La noche del sábado. Recuerdo que yo estuve con Anaïs, hablándole de mi vida y luego nos dormimos juntos. Qué suerte tan dispar la mía y la de esa desafortunada pareja
—Y eso es más o menos todo –concluye Pablo.
—Vamos a ver: lo que me has contado lo pone en el periódico, ¿verdad?
—Sí, claro.
—Un periódico que cualquiera puede adquirir y leer.
—Sí.
—Entonces, ¿por qué me has traído hasta este rincón apartado para que no se enterara nadie? –cuestiono, refiriéndome a su paranoico comportamiento.
—Pues porque no he terminado. Eso es lo que pone; tenías que enterarte para lo que viene a continuación –explica misterioso.
—¿Y qué es lo que viene a continuación?
—¡Nuestra propia investigación de los hechos! –exclama emocionado.

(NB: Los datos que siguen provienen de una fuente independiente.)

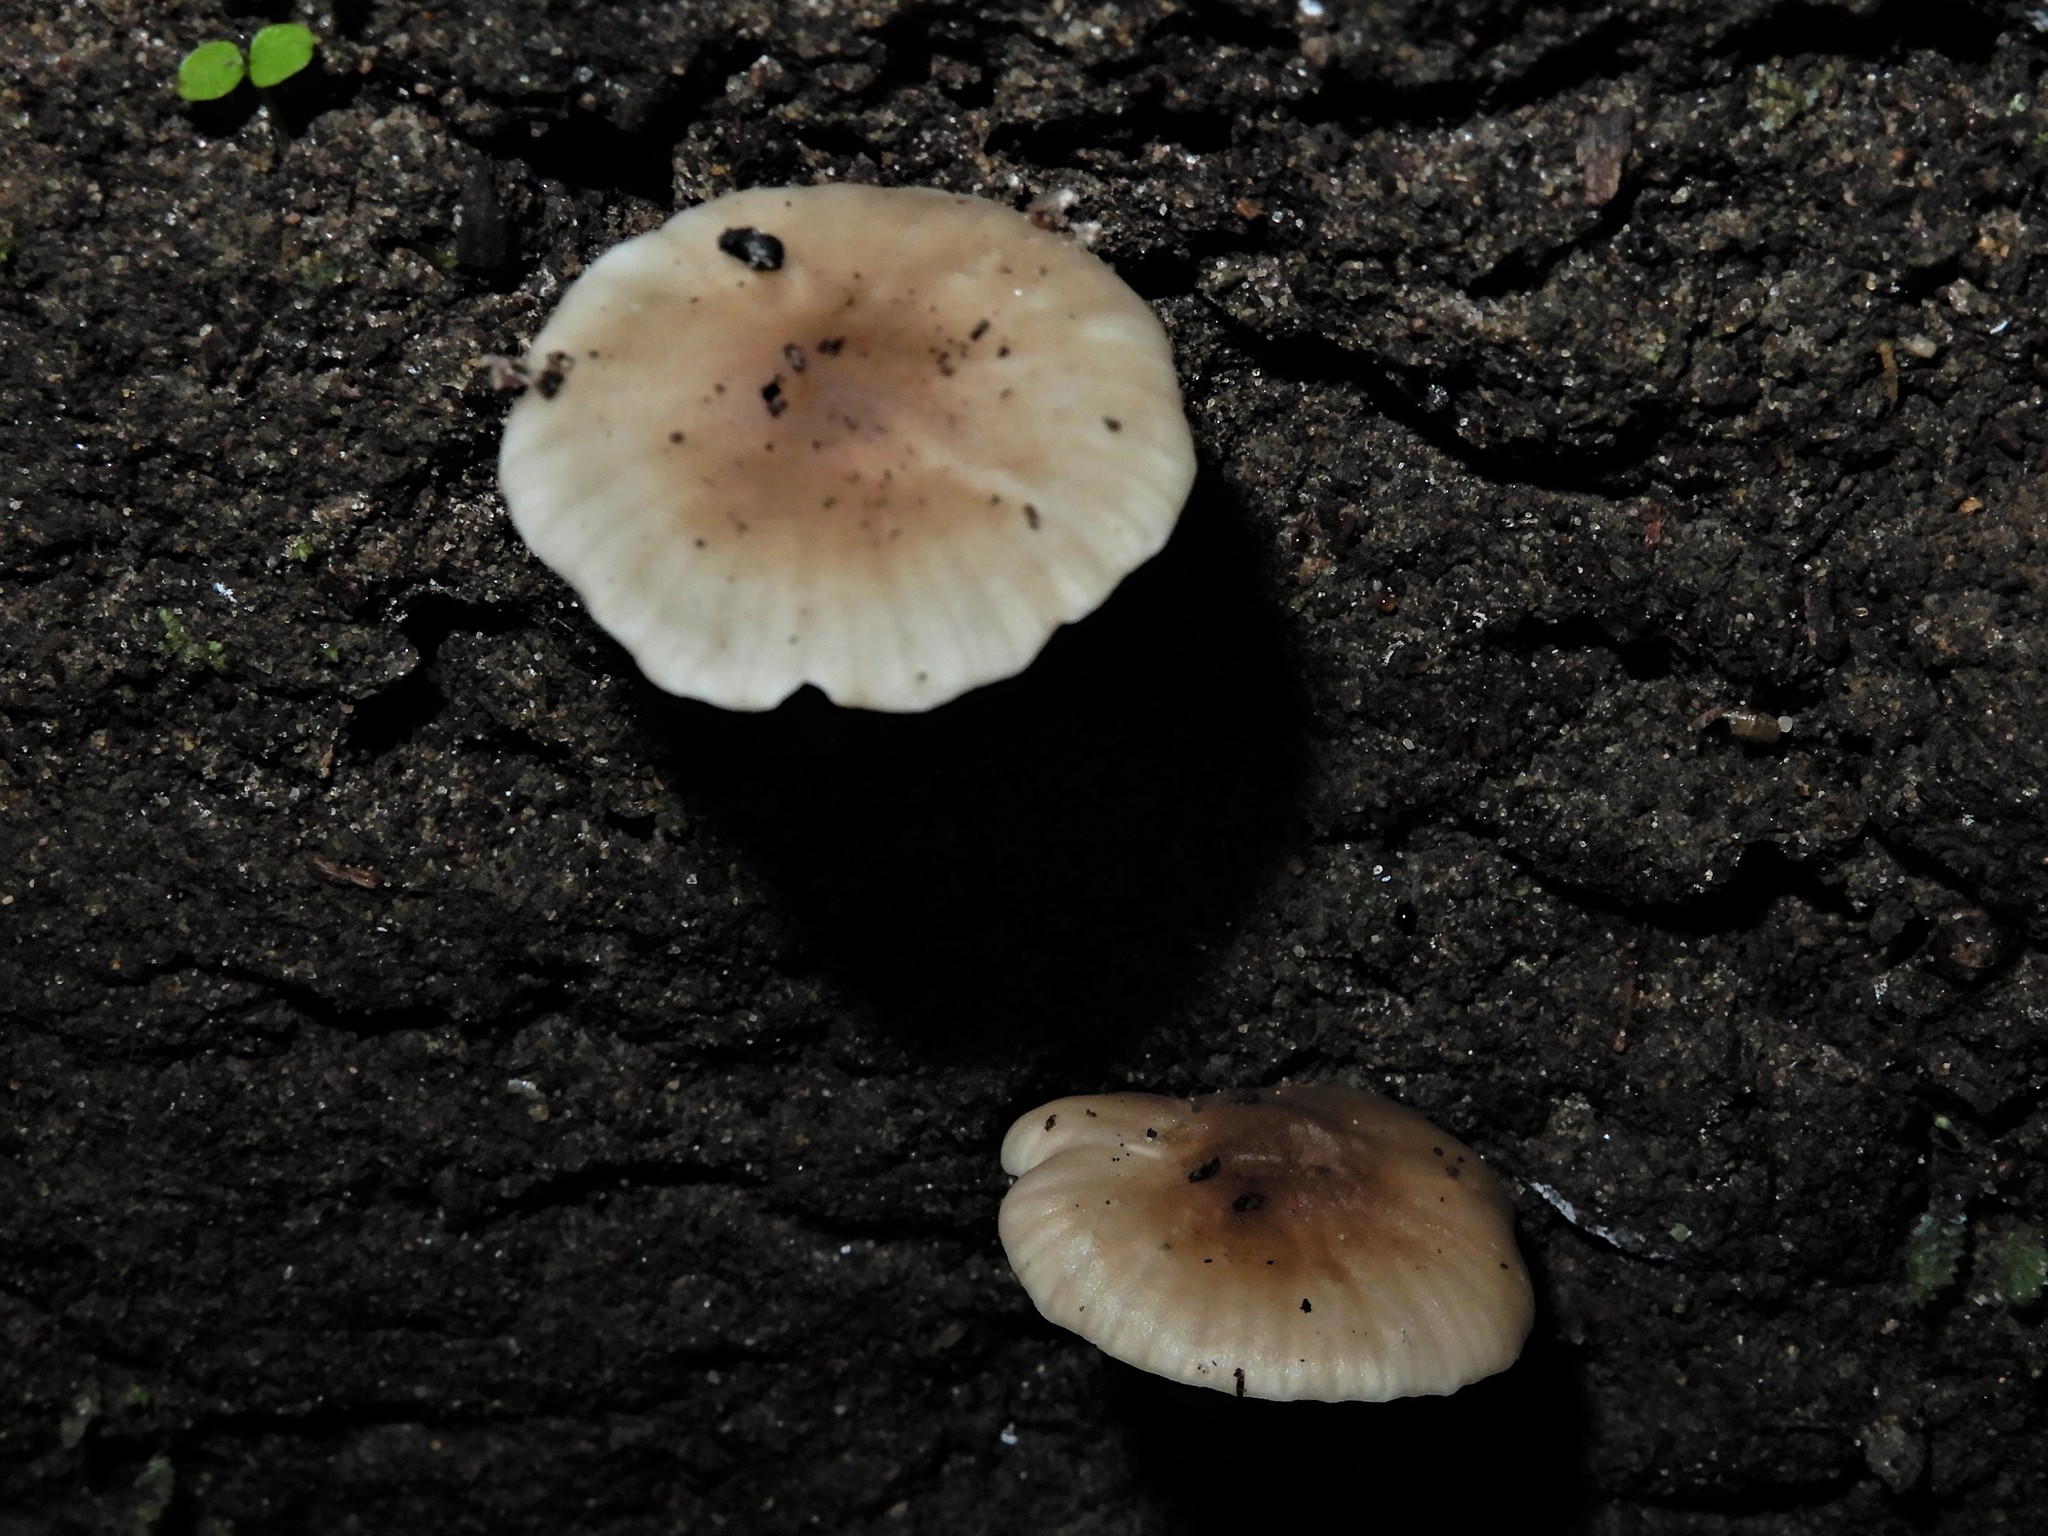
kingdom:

Se apresura a sacar un cuaderno. Lo abre por una página concreta. Ha tomado notas hasta en los márgenes. Me pregunto cuántas horas habrá permanecido dándole vueltas al asunto.
—Verás, yo ya tengo hechas mis elucubraciones preliminares. Que sepas que vas a ser el único con quien las comparta, así que...
—Sí, sí. Me considero un privilegiado –digo yo, sin mostrar entusiasmo alguno.
—No me gusta nada esa actitud.
—Pero, ¿qué dices de actitud? ¿Te has fijado en la tuya? Estamos ante dos asesinatos y tú pareces más feliz que nunca.
—Y es cierto –asegura.
—No entiendo cómo puedes estar tan contento con lo ocurrido.
—Pues porque es calcadito a las películas que nos gusta ver.
—Dirás a las que a ti te gusta ver.
—Da igual. No me negarás que resulta de lo más...
—¿Aterrador?
—¡No! Interesante, excitante. En este pueblo nunca pasa nada. Esto da algo de vida a nuestros días, aunque no a los suyos –se ríe de su propio chiste.
Yo no lo secundo; no me ha hecho ninguna gracia.
—Eres un sádico –lo acuso.
—Puede. Venga, no seas aguafiestas.
—¿Qué fiesta? ¿Te refieres al funeral?
—No. Imagínatelo: podríamos formar equipo e investigar el caso. Tú y yo, los superagentes.
—No distingues la realidad de la ficción. Nosotros sólo tenemos dieciséis años y para eso ya está la policía.
—Bah, ellos llevan demasiado tiempo inactivos; necesitan sangre joven.
—Estás loco.
—Lo que tú digas. ¿Me dejas empezar ya?
—No sé si quiero oírlo.
—Tengo dos sospechosos –confiesa, apretando su cuaderno con actitud sobreprotectora, como si en él llevara escrita la solución de los mayores misterios de la humanidad y temiera que alguien intentara arrebatárselo.
—¿Dos sospechosos? ¿Te refieres a personas reales? ¿Del pueblo?
—No, de Pitufolandia. ¡Pues claro que son del pueblo!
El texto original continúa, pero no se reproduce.